The task —
In the lines below, find the one that contains "And the 3D box for the handheld fan [385,12,445,107]?" and write it out exactly, along with every line that follows it.

══════════

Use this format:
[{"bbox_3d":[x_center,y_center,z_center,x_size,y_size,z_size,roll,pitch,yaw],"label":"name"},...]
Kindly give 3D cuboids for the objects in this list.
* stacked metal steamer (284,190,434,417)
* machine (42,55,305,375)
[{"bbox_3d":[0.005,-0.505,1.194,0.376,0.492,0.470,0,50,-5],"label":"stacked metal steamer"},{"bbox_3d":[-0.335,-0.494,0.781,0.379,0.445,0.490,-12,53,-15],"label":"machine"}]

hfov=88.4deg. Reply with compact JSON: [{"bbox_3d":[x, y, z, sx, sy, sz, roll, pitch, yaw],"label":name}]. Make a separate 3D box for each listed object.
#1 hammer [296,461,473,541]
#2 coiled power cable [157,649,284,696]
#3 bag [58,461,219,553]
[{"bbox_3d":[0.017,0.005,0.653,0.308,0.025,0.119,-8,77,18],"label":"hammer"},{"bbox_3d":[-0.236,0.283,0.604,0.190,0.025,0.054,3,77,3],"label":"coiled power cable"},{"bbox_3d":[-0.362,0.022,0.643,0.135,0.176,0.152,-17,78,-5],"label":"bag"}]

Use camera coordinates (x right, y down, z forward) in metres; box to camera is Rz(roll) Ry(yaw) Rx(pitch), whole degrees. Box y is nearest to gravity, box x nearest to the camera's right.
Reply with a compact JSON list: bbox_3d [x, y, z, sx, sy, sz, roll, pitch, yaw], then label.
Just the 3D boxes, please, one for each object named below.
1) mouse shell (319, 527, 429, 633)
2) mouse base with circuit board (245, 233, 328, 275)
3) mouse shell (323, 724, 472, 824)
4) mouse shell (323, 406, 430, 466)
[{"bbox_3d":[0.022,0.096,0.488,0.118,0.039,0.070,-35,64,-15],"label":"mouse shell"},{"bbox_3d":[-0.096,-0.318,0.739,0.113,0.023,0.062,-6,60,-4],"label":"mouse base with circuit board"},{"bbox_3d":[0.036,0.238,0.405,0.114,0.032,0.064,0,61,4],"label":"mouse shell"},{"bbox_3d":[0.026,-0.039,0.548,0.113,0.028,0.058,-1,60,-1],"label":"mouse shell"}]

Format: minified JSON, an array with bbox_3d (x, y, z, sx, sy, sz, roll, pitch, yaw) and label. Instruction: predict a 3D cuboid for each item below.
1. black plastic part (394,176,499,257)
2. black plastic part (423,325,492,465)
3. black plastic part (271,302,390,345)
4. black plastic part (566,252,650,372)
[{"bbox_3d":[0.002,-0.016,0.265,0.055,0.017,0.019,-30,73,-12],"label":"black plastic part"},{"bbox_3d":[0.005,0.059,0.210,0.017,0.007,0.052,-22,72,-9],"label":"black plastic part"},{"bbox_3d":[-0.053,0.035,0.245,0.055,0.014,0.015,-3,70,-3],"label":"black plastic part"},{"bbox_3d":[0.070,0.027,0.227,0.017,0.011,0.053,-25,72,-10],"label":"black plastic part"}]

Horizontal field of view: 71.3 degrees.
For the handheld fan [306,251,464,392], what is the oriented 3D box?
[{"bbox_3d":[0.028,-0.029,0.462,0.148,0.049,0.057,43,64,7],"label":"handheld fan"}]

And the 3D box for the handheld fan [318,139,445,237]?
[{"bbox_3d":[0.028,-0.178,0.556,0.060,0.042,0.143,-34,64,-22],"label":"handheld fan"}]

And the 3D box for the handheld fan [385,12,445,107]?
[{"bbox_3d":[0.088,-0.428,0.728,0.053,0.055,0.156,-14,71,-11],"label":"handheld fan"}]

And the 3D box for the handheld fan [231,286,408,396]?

══════════

Solution to the exercise —
And the 3D box for the handheld fan [385,12,445,107]?
[{"bbox_3d":[0.088,-0.428,0.728,0.053,0.055,0.156,-14,71,-11],"label":"handheld fan"}]

And the 3D box for the handheld fan [231,286,408,396]?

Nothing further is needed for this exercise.